- [READING TEXT]:

Referring now to FIGS. 1 and 2, in a representative embodiment, a control and management system 100 using direct sequence spread spectrum radio may be configured act as a one-to-many bridge between a central access control system or server 102 and a plurality of peripherally connected remote devices 106a-106e. The central access control system 102 may comprise any system or device configured to act as a centralized control system and may be a dedicated access control system or a centralized server adapted to distribute commands or queries in the form of a data packet to the peripherally connected remote devices 106a-106e. The data packet may contain any suitable information or data to control or otherwise communicate with the plurality of peripherally connected remote devices 106a-106e. For example, a first data packet may contain instructions for an entry door to unlock to allow access through the door or for a light switch to turn on or off. A second data packet may contain instructions for one or more remote devices 106a-106e to update a locally stored set of data. A third data packet may contain instructions for a specific thermostat to change its settings. Other data packets may be similarly generated and sent to control any number of or type of smart devices connected to the system as a peripherally connected remote device 106.

The plurality of peripherally connected remote devices 106a-106e may be distributed over a large area or located at a distance from the central access control system 102 that wouldn't typically lend itself to a Z-wave, Bluetooth low energy, or wi-fi based system. In a first representative application, such as building management where individual remote devices 106 are located throughout a building are controllable, the system 100 may be configured to relay data (e.g., commands, status information, etc.) to any number of installed remote devices 106 such as: thermostats, light switches, ceiling fans, electrical outlets, locks, sensors, cameras, motors, and the like. Groups of peripherally connected remote devices 106 may be collocated in defined areas such as a residential unit, office suite, lobby, etc. In a second representative application such as a secure access control system, the system 100 may be configured to relay data to various types of access control devices such as: card readers, relays, and sensors.

In this embodiment, a central access control system 102 may be coupled to a wireless hub 104. The wireless hub 104 is configured to communicate with a plurality of nodes 108a-108e, wherein each node 108 is coupled to an individual remote device 106. As shown in FIG. 2, a node 108 may be embedded within a peripheral remote device 106 rather than installed as a standalone device. The nodes 108a-108e and wireless hub 104 communicate and bridge the data between the central access control system 102 and the individual remote devices 106a-106e. The central access control system 102 and peripherally connected remote devices 106a-106e function the same as if they were wired physically. By contrast, in current short range systems the central access control system 102 is coupled directly to the remote devices 106 and the hub 104 and may experience slightly lower latency in communication.

The wireless hub 104 may also be configured to be connected to a cloud server (not shown) to allow for remote management of the system 100. A remote connection would allow a user (e.g., a building manager) to monitor the activity of the system, change settings, and remotely disable functions. The wireless hub 104 may also act as a one-to-one bridge device to provide control over a single peripheral device 106.

[Items from a dataset]
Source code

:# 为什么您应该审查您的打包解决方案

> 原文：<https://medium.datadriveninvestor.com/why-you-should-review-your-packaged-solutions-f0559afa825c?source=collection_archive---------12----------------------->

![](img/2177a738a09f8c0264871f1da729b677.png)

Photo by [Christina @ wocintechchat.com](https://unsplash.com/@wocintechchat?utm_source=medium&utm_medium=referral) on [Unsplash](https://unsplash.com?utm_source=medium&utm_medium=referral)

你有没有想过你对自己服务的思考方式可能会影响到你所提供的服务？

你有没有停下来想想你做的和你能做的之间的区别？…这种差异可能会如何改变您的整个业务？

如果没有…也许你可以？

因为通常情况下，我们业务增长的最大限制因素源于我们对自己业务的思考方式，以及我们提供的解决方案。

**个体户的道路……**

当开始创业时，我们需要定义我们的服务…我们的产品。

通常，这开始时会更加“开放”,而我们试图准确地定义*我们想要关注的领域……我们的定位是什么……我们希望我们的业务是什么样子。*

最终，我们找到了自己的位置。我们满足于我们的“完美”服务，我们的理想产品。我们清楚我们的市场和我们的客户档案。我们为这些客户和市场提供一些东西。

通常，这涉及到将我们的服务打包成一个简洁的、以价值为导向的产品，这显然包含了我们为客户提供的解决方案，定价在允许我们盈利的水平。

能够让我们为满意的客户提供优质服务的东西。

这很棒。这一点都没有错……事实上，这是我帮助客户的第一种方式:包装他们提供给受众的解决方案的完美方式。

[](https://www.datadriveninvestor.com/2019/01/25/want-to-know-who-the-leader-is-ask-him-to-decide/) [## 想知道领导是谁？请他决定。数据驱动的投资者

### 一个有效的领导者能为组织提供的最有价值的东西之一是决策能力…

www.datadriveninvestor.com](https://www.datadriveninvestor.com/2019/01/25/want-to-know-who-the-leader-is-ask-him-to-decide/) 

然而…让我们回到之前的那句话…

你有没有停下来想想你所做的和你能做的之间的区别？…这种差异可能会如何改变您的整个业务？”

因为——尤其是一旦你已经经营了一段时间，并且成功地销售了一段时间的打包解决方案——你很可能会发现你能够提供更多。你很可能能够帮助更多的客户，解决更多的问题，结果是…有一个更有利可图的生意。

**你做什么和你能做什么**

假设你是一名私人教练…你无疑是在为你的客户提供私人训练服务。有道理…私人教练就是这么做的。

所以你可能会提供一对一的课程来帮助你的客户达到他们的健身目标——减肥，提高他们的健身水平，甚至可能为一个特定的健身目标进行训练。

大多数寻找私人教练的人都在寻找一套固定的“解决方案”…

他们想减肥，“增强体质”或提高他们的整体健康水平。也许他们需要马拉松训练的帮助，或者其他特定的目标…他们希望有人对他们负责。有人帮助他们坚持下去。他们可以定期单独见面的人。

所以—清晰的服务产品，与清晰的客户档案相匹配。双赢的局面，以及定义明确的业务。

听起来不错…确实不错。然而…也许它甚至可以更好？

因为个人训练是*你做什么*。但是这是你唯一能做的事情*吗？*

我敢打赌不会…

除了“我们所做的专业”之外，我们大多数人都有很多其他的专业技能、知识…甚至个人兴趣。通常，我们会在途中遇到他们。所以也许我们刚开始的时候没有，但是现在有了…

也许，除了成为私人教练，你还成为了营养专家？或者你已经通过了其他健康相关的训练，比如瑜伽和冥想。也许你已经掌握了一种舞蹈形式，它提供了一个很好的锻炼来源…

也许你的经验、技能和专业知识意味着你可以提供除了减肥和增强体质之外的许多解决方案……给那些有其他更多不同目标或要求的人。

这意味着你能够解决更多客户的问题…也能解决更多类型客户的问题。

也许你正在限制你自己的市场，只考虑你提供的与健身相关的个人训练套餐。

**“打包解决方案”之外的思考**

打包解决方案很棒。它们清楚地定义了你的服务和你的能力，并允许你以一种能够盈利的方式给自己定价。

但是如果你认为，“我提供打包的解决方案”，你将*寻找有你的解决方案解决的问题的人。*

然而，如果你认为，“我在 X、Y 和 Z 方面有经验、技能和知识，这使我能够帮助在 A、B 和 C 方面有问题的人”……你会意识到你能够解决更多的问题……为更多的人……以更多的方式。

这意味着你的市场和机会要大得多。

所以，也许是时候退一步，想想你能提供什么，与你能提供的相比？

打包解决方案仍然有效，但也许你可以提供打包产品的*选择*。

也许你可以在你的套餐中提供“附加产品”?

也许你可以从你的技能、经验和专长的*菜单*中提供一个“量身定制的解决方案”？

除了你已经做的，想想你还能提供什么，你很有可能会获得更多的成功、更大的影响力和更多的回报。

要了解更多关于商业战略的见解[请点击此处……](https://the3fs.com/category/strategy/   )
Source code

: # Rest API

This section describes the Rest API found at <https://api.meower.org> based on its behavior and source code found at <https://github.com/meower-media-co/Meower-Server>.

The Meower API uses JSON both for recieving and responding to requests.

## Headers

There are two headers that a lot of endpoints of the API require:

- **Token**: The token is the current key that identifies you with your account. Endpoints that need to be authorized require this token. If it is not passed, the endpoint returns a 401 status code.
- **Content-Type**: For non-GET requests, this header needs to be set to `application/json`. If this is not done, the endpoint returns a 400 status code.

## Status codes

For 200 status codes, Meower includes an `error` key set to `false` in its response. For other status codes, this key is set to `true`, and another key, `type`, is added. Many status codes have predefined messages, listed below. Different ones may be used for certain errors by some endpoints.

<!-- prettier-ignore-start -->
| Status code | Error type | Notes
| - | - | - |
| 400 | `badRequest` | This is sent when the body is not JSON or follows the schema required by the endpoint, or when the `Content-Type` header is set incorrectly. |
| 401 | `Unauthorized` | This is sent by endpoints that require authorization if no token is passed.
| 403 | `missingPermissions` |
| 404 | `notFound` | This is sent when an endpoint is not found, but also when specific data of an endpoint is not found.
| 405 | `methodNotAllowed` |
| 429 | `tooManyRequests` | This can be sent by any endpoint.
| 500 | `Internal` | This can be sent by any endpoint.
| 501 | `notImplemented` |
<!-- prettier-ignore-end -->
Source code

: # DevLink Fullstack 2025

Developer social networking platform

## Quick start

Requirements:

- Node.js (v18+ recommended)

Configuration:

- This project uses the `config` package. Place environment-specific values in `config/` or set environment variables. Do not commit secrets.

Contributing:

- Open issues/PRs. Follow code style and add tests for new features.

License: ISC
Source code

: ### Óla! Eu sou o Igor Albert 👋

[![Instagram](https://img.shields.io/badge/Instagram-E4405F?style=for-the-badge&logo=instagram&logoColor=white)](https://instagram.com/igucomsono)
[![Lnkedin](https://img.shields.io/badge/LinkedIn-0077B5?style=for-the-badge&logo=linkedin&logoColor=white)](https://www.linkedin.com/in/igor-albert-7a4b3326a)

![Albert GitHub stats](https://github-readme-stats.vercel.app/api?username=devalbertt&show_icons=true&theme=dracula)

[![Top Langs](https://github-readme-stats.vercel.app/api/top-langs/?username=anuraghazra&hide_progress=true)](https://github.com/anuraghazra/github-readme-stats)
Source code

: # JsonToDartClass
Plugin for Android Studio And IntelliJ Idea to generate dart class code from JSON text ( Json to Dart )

- [ASSIGNED TASK]:
Please answer these questions using the wireless control system text:
1. What does the third data packet instruct a specific thermostat to do?
2. Which access control devices does the system relay data to in a secure access control system?
3. What may the wireless hub 104 be connected to for remote management of the system 100?

- [ANSWER]:
1. Change its settings.
2. Card readers, relays, and sensors.
3. A cloud server.